Large language models may help psychiatrists resolve unanswered questions about mental illness.
What’s new: Researchers from University College London, Beijing Normal University, and Lisbon’s Champalimaud Centre for the Unknown used a large language model to measure differences in the ways people with schizophrenia use words.
Key insight: Neuroscientists theorize that schizophrenia disturbs the brain’s ability to represent concepts. When given a task like “name as many animals as you can in five minutes,” patients with schizophrenia would propose names in a less-predictable order than people who haven’t. In general, the consecutive names produced by people with schizophrenia would be less semantically related than those produced by others.
How it works: The authors asked 26 people who had been diagnosed with schizophrenia and 26 people who hadn’t to name as many animals as they could in five minutes. They also asked the subjects to name as many words that start with the letter “P” as they could in five minutes.
- The authors analyzed the randomness of the lists by comparing them to an “optimal” order based on embeddings generated by a fastText model that was pretrained on text from the web. Given a word, fastText embedded it. They computed the cosine similarity — a measure of semantic relationship — between every pair of words in each list.
- They used the traveling salesman algorithm to compute an optimal order of words in each list, starting with the first word. The optimal order contained all words, and it maximized the similarity between consecutive words.
- To measure the randomness of the orders produced by people in the experiment, first they totaled the cosine similarities between consecutive words in each list for original and optimal orders. Then they found the difference in total cosine similarity between the original and optimal orders.

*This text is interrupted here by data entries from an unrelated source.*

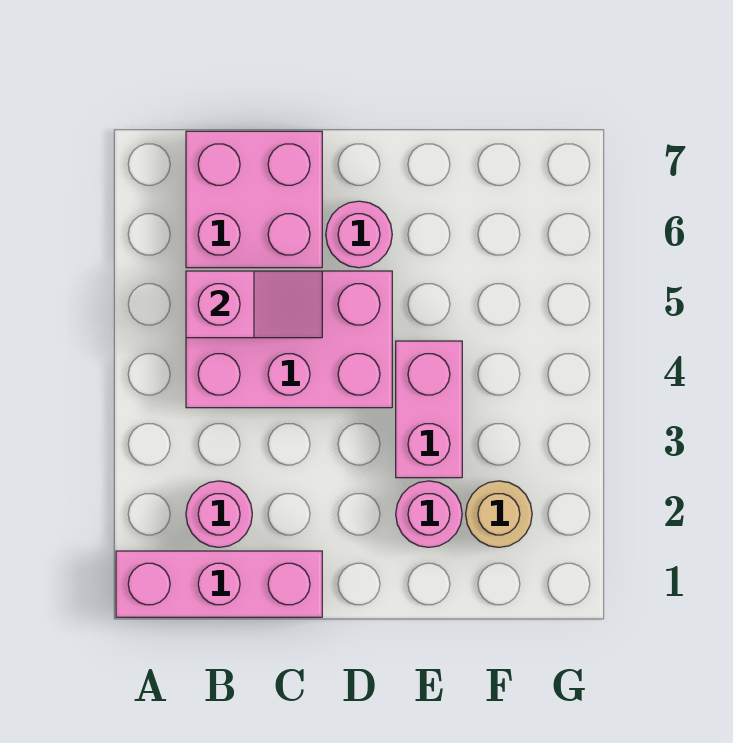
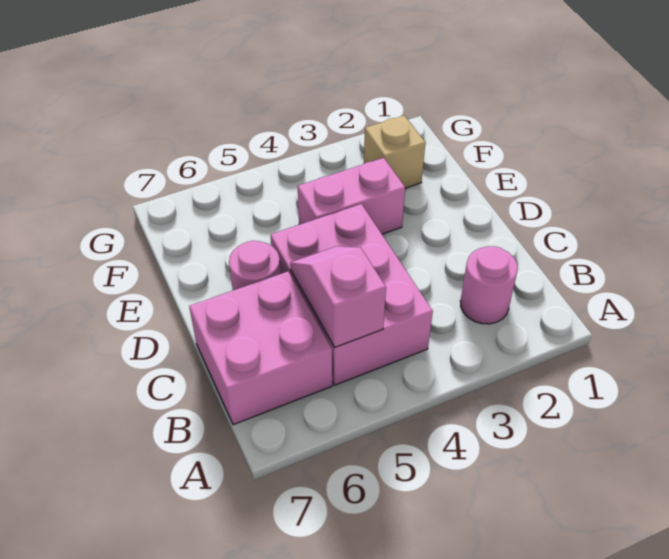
pink 1x3 brick [116,551,322,617] -> none
pink 1x1 round brick [396,481,462,547] -> none
tan 1x1 round brick [466,481,532,547] -> tan 1x1 brick [364,116,425,188]

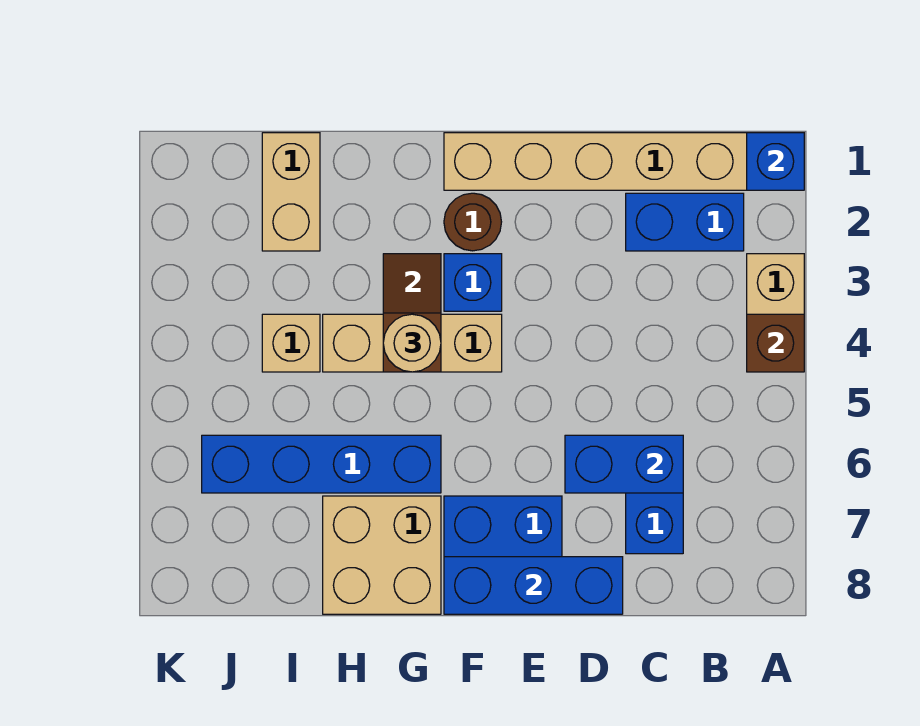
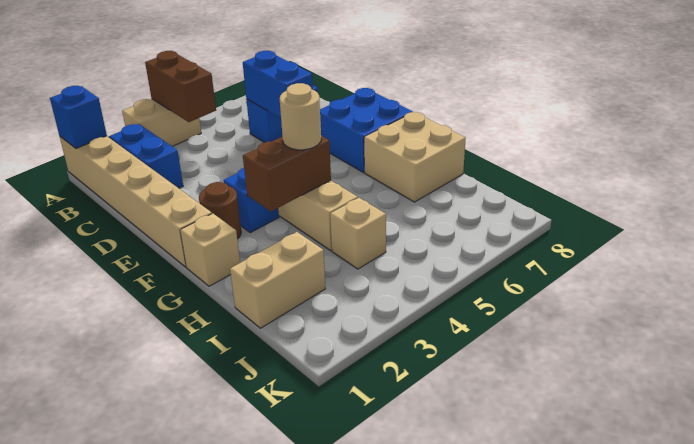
brown 1x1 brick [747,314,804,372] -> brown 1x2 brick [145,51,216,122]
blue 1x3 brick [444,557,623,614] -> none
none -> tan 1x1 brick [180,213,240,286]
brown 1x2 slope [383,254,441,372] -> brown 1x2 brick [243,136,331,211]
blue 1x4 brick [202,435,441,493] -> none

Results: Responses by subjects with schizophrenia had greater randomness. To control for variations in the contents of various patients’ lists, the researchers expressed the degree of randomness as a standard score, where 0 indicates complete randomness, and the lower the negative number, the more optimal the order. On average, people with schizophrenia achieved -5.81, while people without schizophrenia achieved -7.02.
Why it matters: The fastText model’s embeddings helped the authors demonstrate a relationship between cognitive activity and psychiatric symptoms that previously was purely theoretical. Such a relationship has been difficult to establish through brain imaging or traditional testing.
We’re thinking: It’s important to note that the authors don’t propose using their method as a diagnostic tool to determine whether or not a patient has schizophrenia. Unlike diagnosing, say, a cancerous tumor, establishing ground truth in mental illness is extremely complicated. The fact that AI-based measurements agree with doctors’ assessments is a very positive sign.